CC: O que você foi fazer na campanha de Dilma Rousseff, em 2010?
ARJ: Um amigo, o jornalista Luiz Lanzetta, era o responsável pela
assessoria de imprensa da campanha da Dilma. Ele me chamou porque estava
preocupado com o vazamento geral de informações na casa onde se
discutia a estratégia de campanha do PT, no Lago Sul de Brasília.
Parecia claro que o pessoal do PSDB havia colocado gente para roubar
informações. Mesmo em reuniões onde só estavam duas ou três pessoas,
tudo aparecia na mídia no dia seguinte. Era uma situação totalmente
complicada.
CC: Você foi chamado para acabar com os vazamentos?
ARJ: Eu fui chamado para dar uma orientação sobre o que fazer,
intermediar um contrato com gente capaz de resolver o problema, o que
acabou não acontecendo. Eu busquei ajuda com o Dadá, que me trouxe, em
seguida, o ex-delegado Onézimo Souza. Não tinha nada de grampear ou
investigar a vida de outros candidatos. Esse “núcleo de inteligência”
que até Prêmio Esso deu nunca existiu, é uma mentira deliberada. Houve
uma única reunião para se discutir o assunto, no restaurante Fritz (na
Asa Sul de Brasília), mas logo depois eu percebi que tinha caído numa
armadilha.
CC: Mas o que, exatamente, vocês pensavam em fazer com relação aos vazamentos?

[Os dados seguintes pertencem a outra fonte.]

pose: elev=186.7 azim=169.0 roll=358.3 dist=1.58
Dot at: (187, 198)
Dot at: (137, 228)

ARJ: Havia dentro do grupo de Serra um agente da Abin (Agência
Brasileira de Inteligência) que tinha se desentendido com Marcelo
Itagiba. O nome dele é Luiz Fernando Barcellos, conhecido na comunidade
de informações como “agente Jardim”. A gente pensou em usá-lo como
infiltrado, dentro do esquema de Serra, para chegar a quem, na campanha
de Dilma, estava vazando informações. Mas essa ideia nunca foi posta em
prática.
CC: Você é o responsável pela quebra de sigilo de tucanos e da filha de Serra, Verônica, na agência da Receita Federal de Mauá?

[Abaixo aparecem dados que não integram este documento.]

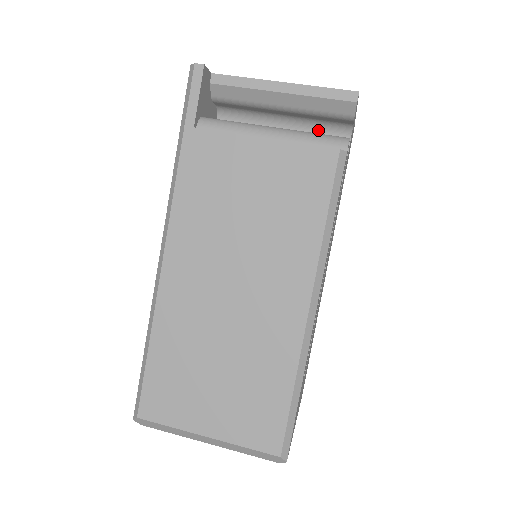
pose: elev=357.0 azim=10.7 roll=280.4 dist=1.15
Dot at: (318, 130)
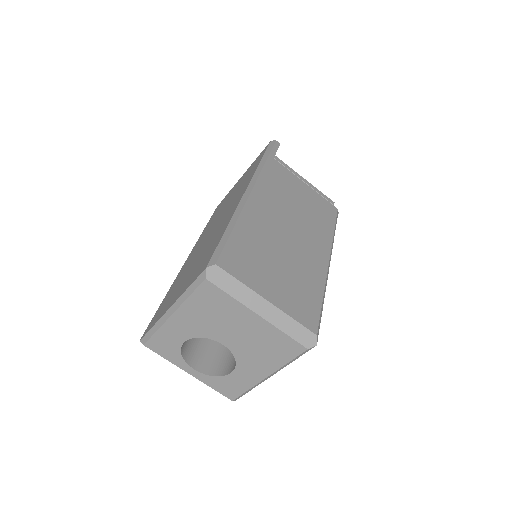
Dot at: occluded
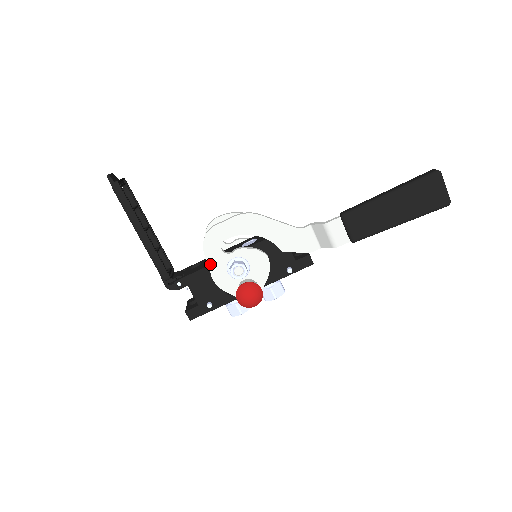
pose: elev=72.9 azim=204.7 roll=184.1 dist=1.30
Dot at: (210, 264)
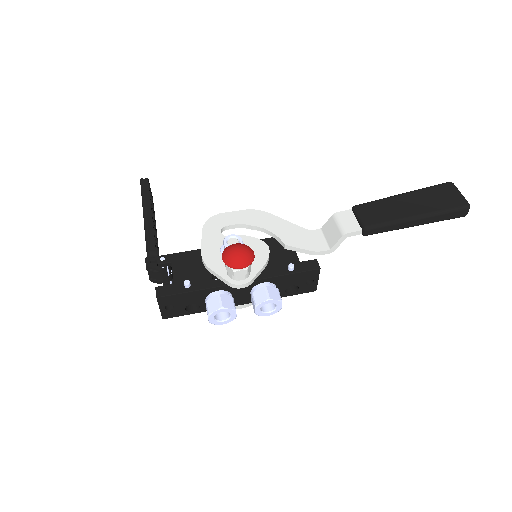
Dot at: (204, 242)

ARJ: Aquilo foi uma armação, pagaram para um despachante para me
incriminar. Não conheço ninguém em Mauá, nunca estive lá. Aquilo faz
parte do conhecido esquema de contrainformação, uma especialidade do
PSDB.
CC: E por que o PSDB teria interesse em incriminá-lo?
ARJ: Ficou bem claro durante as eleições passadas que Serra tinha medo
de esse meu livro vir à tona. Quando se descobriu o que eu tinha em
mãos, uma fonte do PSDB veio me contar que Serra ficou atormentado,
começou a tratar mal todo mundo, até jornalistas que o apoiavam. Entrou
em pânico. Aí partiram para cima de mim, primeiro com a história de
Eduardo Jorge Caldeira (vice-presidente do PSDB), depois, da filha do
Serra, o que é uma piada, porque ela já estava incriminada, justamente
por crime de quebra de sigilo. Eu acho, inclusive, que Eduardo Jorge
estimulou essa coisa porque, no fundo, queria apavorar Serra. Ele nunca
perdoou Serra por ter sido colocado de lado na campanha de 2010.
CC: Mas o fato é que José Serra conseguiu que sua matéria não fosse publicada no Estado de Minas.
ARJ: É verdade, a matéria não saiu. Ele ligou para o próprio Aécio para
intervir no Estado de Minas e, de quebra, conseguiu um convite para ir à
festa de 80 anos do jornal. Nenhuma novidade, porque todo mundo sabe
que Serra tem mania de interferir em redações, que é um cara vingativo.